In order to foster the advancement of computational neuroscience in this direction, it may be useful, but it is certainly not sufficient to organize the collection and distribution of more complete and better experimental neuroscientific data in order to model these data (as in the HBP or the BAM project, Alivisatos et al., 2012), because this will at best lead to a biophysical understanding of brain activity. In addition, it is necessary to develop synthetic ideas of how certain cognitive abilities involving image or language understanding, planning and non-factual reasoning could be realized adequately in brain-like neural networks, i.e., to understand the neural mechanisms for deliberate decision making and the sequential concerted organization of massively parallel computations (Palm and Bonhoeffer, 1984), or to develop artificial intelligence in brain-like neural networks (see Palm, 1982 for an early attempt).

Kahnemann (2011) has distinguished two kinds of processes that are involved in decision making: slow and fast. Many complex behavioral abilities, for example in perception, reinforcement learning and motor control, have been understood quite well in computational neuroscience so far, but they typically deal with the “fast system” that we share with many animals. The “slow system” of decision making which is related to “mental energy” (which requires physical energy, but may not be exactly the energy consumption measured in functional MRI) and interacts in interesting and subtle ways with the fast system, is not easily amenable to neuroscience and has hardly been studied or modelled in computational neuroscience, although we cannot deny its psychological reality. It would be a good candidate for the “conductor” mentioned in the title.

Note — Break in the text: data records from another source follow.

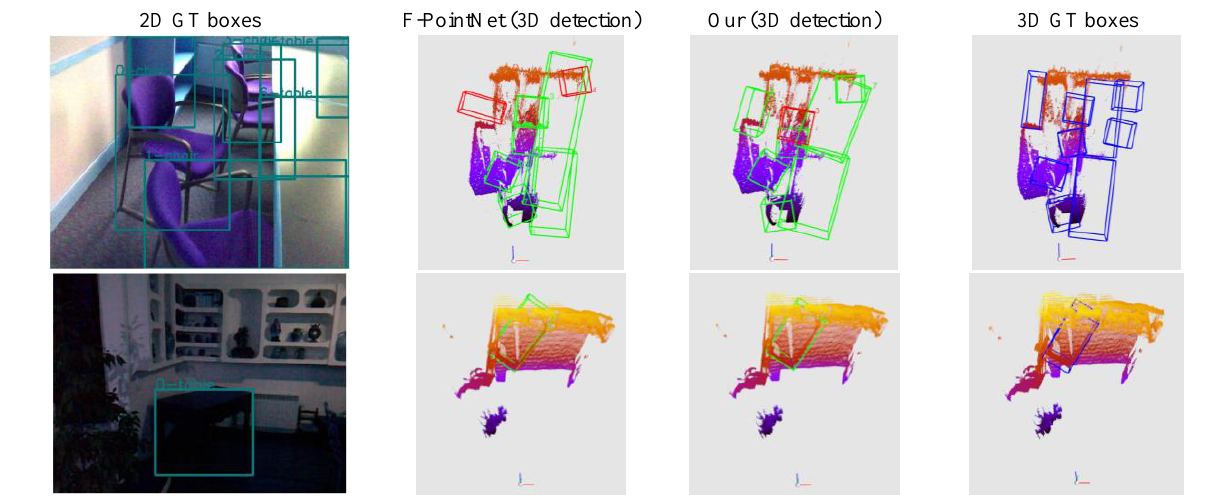
Figure 4. Visualization of results on SUN-RGBD val set. show the performance of our architecture for small object detection and strong occlusion of object detection. Fig. 4 visualizes the results on SUN-RGBD val set. First column: 2D ground true bounding boxes. Second column: the predicted 3D bounding boxes results from F-PointNet. Third column: our method detection results and predicted 3D bounding boxes. Fourth column: 3D ground true bounding boxes. Green boxes are true positive and red boxes are false positives. Compared to F-PointNet, we can find that our algorithm has the success detection of the bookshelf and has higher accuracy segmentation ability for the table (successful separate two close tables). The second example shows our method have more fine-grained segmentation results (our method has a more accurate box size that F-PointNet).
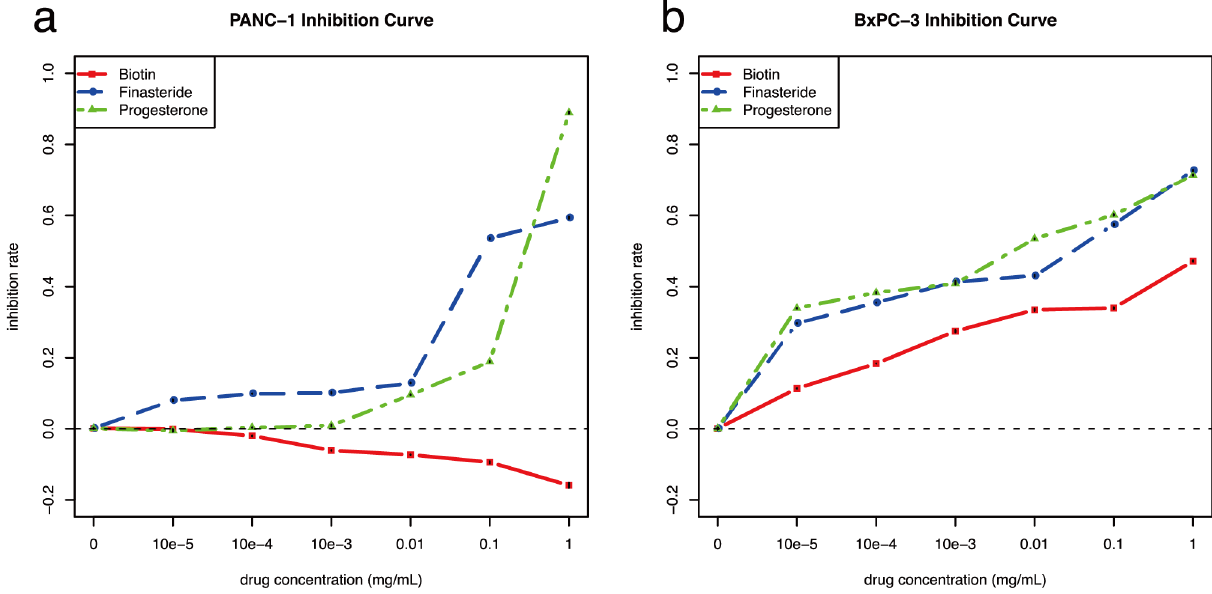
Fig 4. Drug inhibion rate on the Panc-1 pancreatic cancer cell line. A. Pancreatic cell line PANC-1. B. Pancreatic cell line BxPC-3. X and Y coordinates denote concetration and inhibition rate of the three drugs, Biotin, Finasteride and Progesterone. Short line segments on the points denote the variation of three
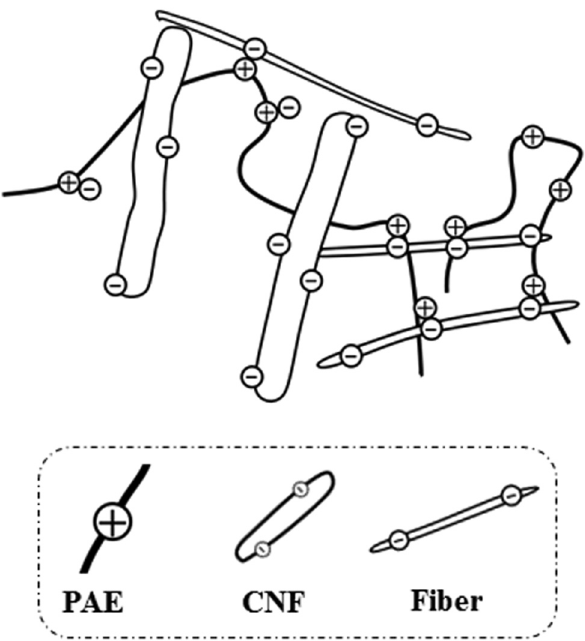
Figure 5: Schematic illustration on how CS – NS combination may interact with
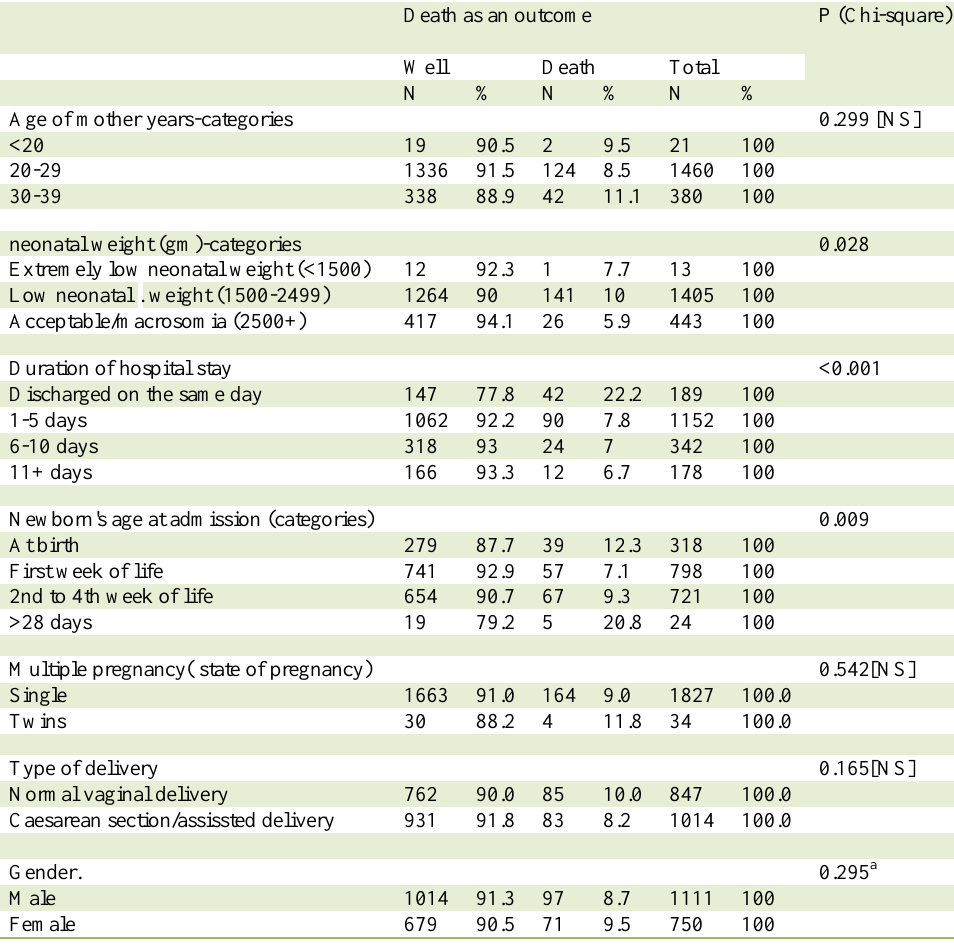
Table 6: The case fatality rate by selected explanatory variables Death as an outcome P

Psychological models of these processes (e.g., Anderson, 1983, 2005; Baddeley et al., 1996; Baddeley, 2007; Lewandowsky and Farrell, 2010; Cooper, 2013) are able to describe some of this, but are still far from detailed neurocomputational realizations (Barak and Tsodyks, 2014). If we take cognition seriously and not just use it as a fancy label, we will open a new emerging field of interdisciplinary research between computer science, neuroscience and cognitive psychology.

Criteria for a good neurocomputational cognitive model can be combined from criteria already demanded by neuroscientists, computer scientists and psychologists; some of them that immediately come to mind, are listed below. Certainly any good cognitive model should address several of these criteria.

The basic demand is of course that the model really solves a cognitive task. For this we need a behavioral description of the task, an outline of the solution and a computer program or simulation of it that can be tested on a variety of problem instances. This program should be realized in (or demonstrably convertible into) a neural network architecture. Based on this we can produce a list of criteria:

Scalability

Efficiency (in real time with realistic size)

Neural plausibility

Introspective plausibility

Reusability (the model should be usable for several related problems)

Evolutionary plausibility (how could it have evolved?)

Learnability (how could it be learned?)

Degradability (it should not immediately break down — “graceful degradation”).

Perhaps in this new kind of large-scale or system-level computational modeling some of the recent developments in the application oriented branch of neural information processing need to be reunited with the neuroscience oriented branch. After all, during evolution the development of intriguing cognitive abilities in the human brain has been pushed forward by the need to solve various complex tasks in the real world by reorganizing the same basic neural machinery. So in order to understand the concerted cooperation of several cortical areas and subcortical structures in the solution of complex cognitive tasks it may in fact be useful to consider the more sophisticated network architectures and learning schemes that have recently been put forward in order to solve complex practical problems in various fields of applications.

Conflict of Interest Statement

The author declares that the research was conducted in the absence of any commercial or financial relationships that could be construed as a potential conflict of interest.